Medical insurance does not cover routine glasses prescriptions, frames, or contact lenses fitted for convenience rather than medical necessity. The dividing line is whether the visit is about checking a healthy eye or evaluating something that has changed.

How a routine visit can become a medical visit

This is where most billing surprises happen, so let’s walk through it. A patient comes in scheduled for a routine annual exam under their vision plan. During the exam we find:

  • Eye pressure that is higher than it should be and needs follow-up
  • Early diabetic changes that need imaging and a report to their physician
  • A new floater that turns out to involve the retina
  • A significantly dry, irritated eye surface that warrants treatment
  • Deposits in the macula consistent with early macular degeneration

In any of those cases, the appointment shifts from “routine eye exam” to “evaluation of a medical condition.” Honest billing requires us to bill the medical plan for the medical portion — those are the rules every insurer sets, not a choice we make visit by visit. We are not adding charges to be sneaky; medical findings get medical codes. The practical result for you can be a deductible or coinsurance you were not expecting if you only had your vision plan in mind that day. Our commitment is to tell you what we are seeing, and what it means for billing, before the bill exists — never after.

What this looks like at Haywood Family Eye Care

We file claims with these plans every day. On the vision side: VSP, EyeMed, Spectera, and Community Eye Care. On the medical side: Medicare, Blue Medicare, Blue Cross Blue Shield, Anthem BCBS, AARP plans, Cigna, Humana, United Healthcare, UMR, Tricare, CHAMPVA, Healthgram, and HealthSCOPE. Our insurance team has spent years learning the quirks of each one.

Two honest caveats. First, plans change their networks and allowances constantly. Whether or not you see your exact plan above, the safest move is the same: call us and we will check. Second, “we accept your plan” and “your plan will cover everything” are different sentences; what a plan actually pays depends on the details of your plan, your deductible, and what the exam finds. We will always tell you what we know before we proceed.
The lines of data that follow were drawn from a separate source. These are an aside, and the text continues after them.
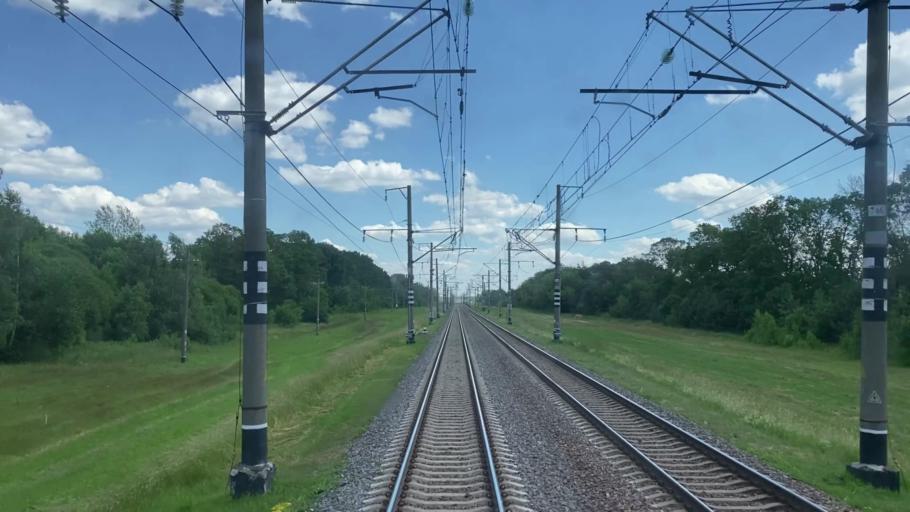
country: BY
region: Brest
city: Ivatsevichy
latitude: 52.8361
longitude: 25.5120
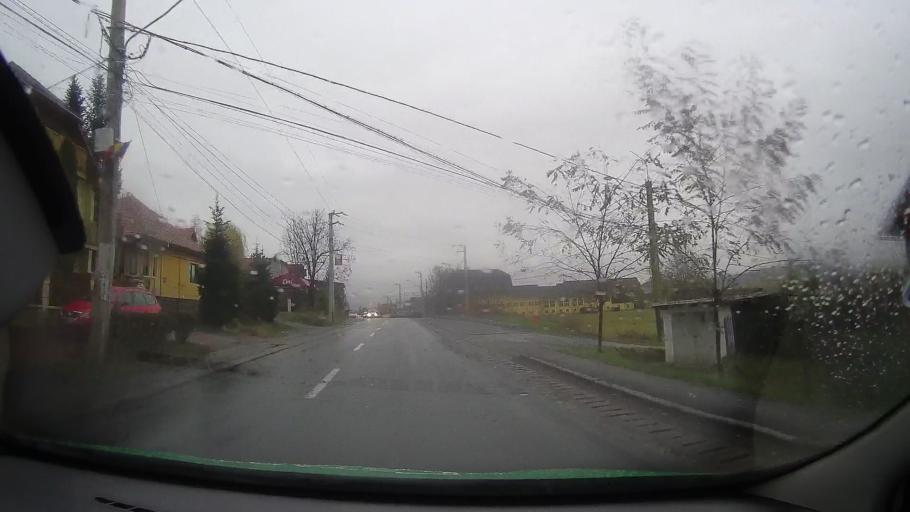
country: RO
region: Mures
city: Reghin-Sat
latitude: 46.7923
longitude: 24.7149
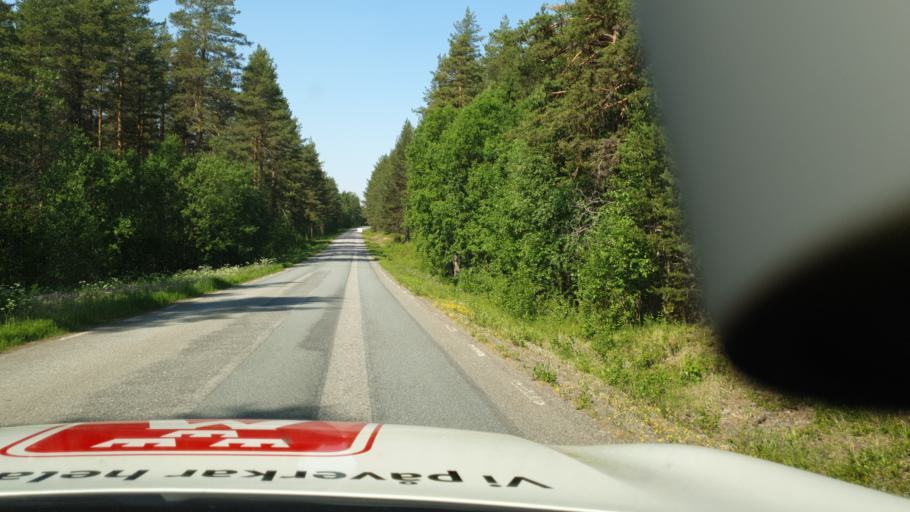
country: SE
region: Vaesterbotten
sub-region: Skelleftea Kommun
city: Langsele
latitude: 64.9420
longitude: 19.9673
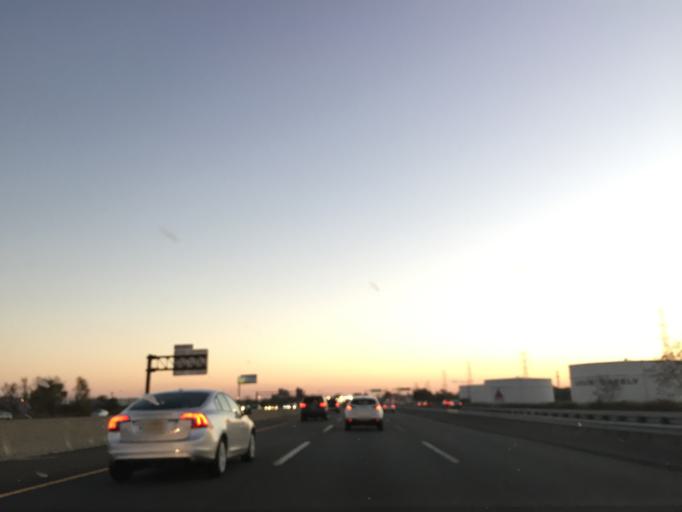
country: US
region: New Jersey
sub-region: Union County
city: Linden
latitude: 40.6068
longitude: -74.2271
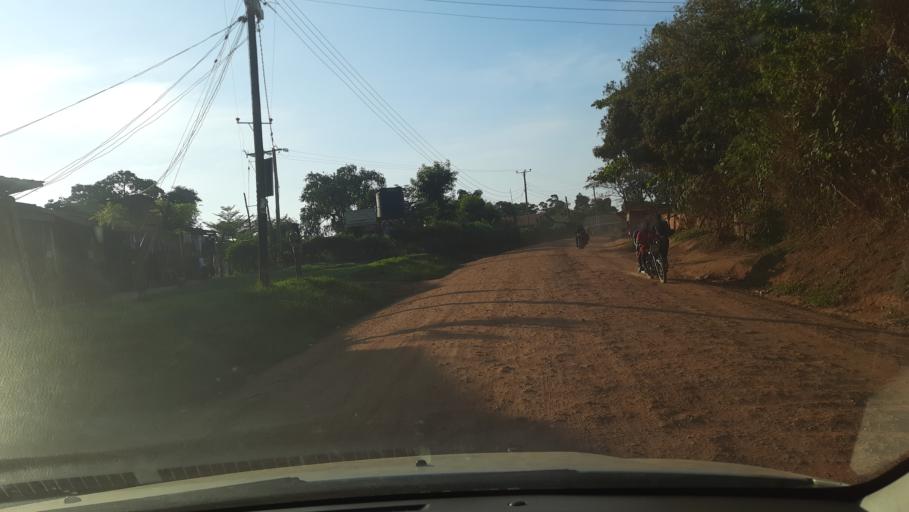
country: UG
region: Central Region
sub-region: Mukono District
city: Mukono
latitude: 0.3727
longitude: 32.7484
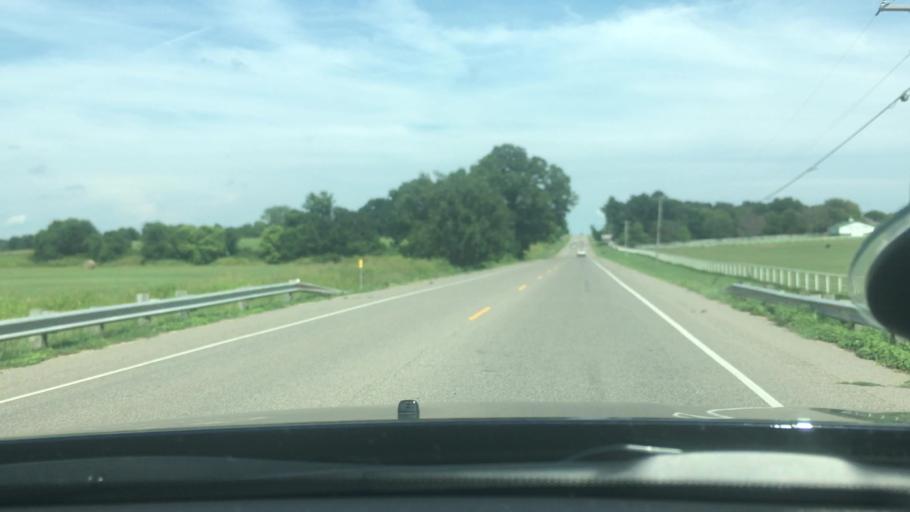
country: US
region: Oklahoma
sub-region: Pottawatomie County
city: Shawnee
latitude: 35.3331
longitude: -96.8313
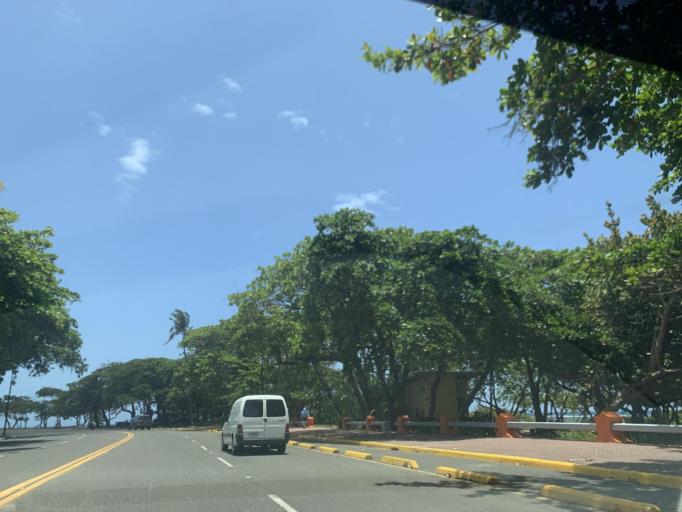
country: DO
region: Puerto Plata
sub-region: Puerto Plata
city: Puerto Plata
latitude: 19.7891
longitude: -70.6699
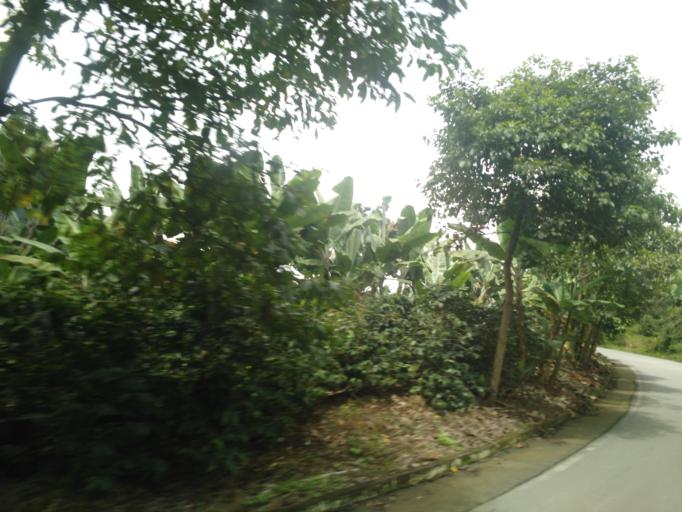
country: CO
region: Valle del Cauca
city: Sevilla
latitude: 4.2977
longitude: -75.9021
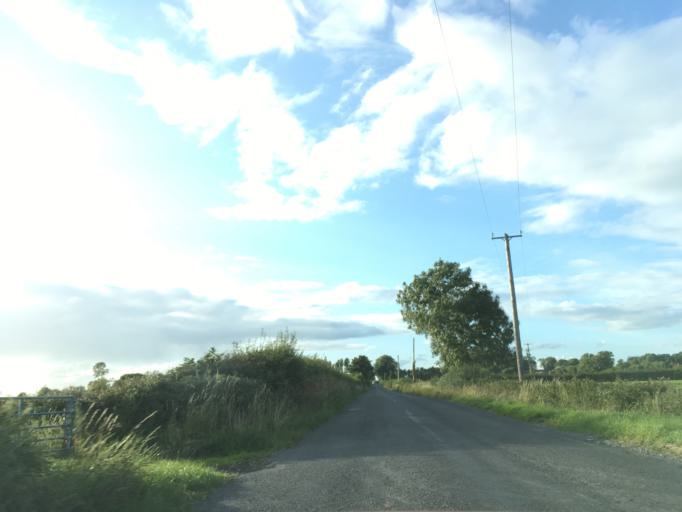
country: IE
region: Munster
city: Cashel
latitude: 52.4692
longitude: -7.9212
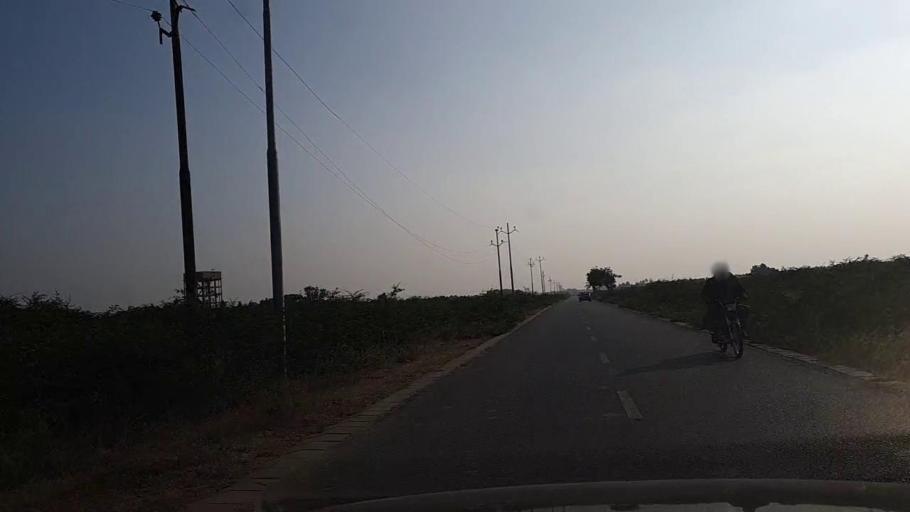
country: PK
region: Sindh
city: Gharo
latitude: 24.7932
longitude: 67.5170
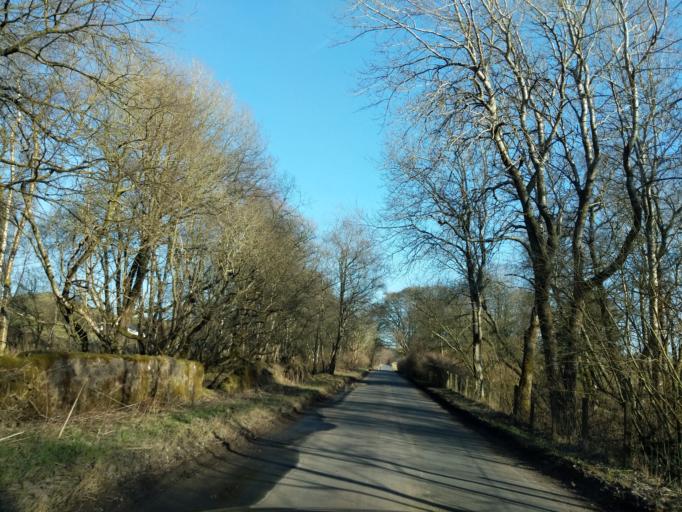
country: GB
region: Scotland
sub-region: The Scottish Borders
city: West Linton
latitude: 55.7188
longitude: -3.4268
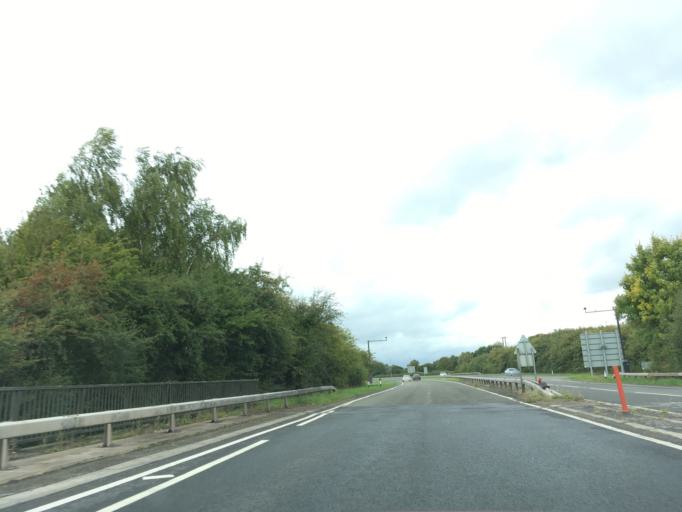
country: GB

If you are scheduling and you are not sure whether you have one plan or two, or what will apply, the kindest thing you can do for yourself is call before your visit and ask: “Here is what I have. Here is what I am coming in for. What should I expect?” Five minutes of conversation prevents the vast majority of bill-day surprises.

The short cheat sheet

Because a routine eye exam can turn into a medical visit if the doctor finds an unexpected issue, we almost always collect both your vision plan and medical insurance information before your appointment.

A routine exam (glasses / contacts) — bring both cards. We need your vision plan for the routine check and your glasses or contacts, and your medical insurance just in case the doctor discovers an underlying medical condition.

A known medical issue (glaucoma, diabetes, dry eye, infection) — bring both cards (usually). Your medical insurance covers the exam and specialized testing. However, bring your vision plan if you also plan to update your glasses, buy contacts, or have a contact lens exam during the visit.

An urgent problem (sudden flashes, floaters, eye pain)medical insurance only. Call us immediately at (828) 456-8361. Your health is the priority here, and urgent issues are strictly medical.

Booking — and asking questions

If you have ever left an eye exam confused about a bill, we are sorry; that is on the industry as much as on any single office, and we try hard to be better here. Schedule online when you are ready, or call (828) 456-8361 with your insurance question first — our insurance team knows these plans inside out and has been doing this a long time.

Most of our patients are neighbors. We will tell you what we see, what it costs, and what you owe — in plain English, like we tell each other.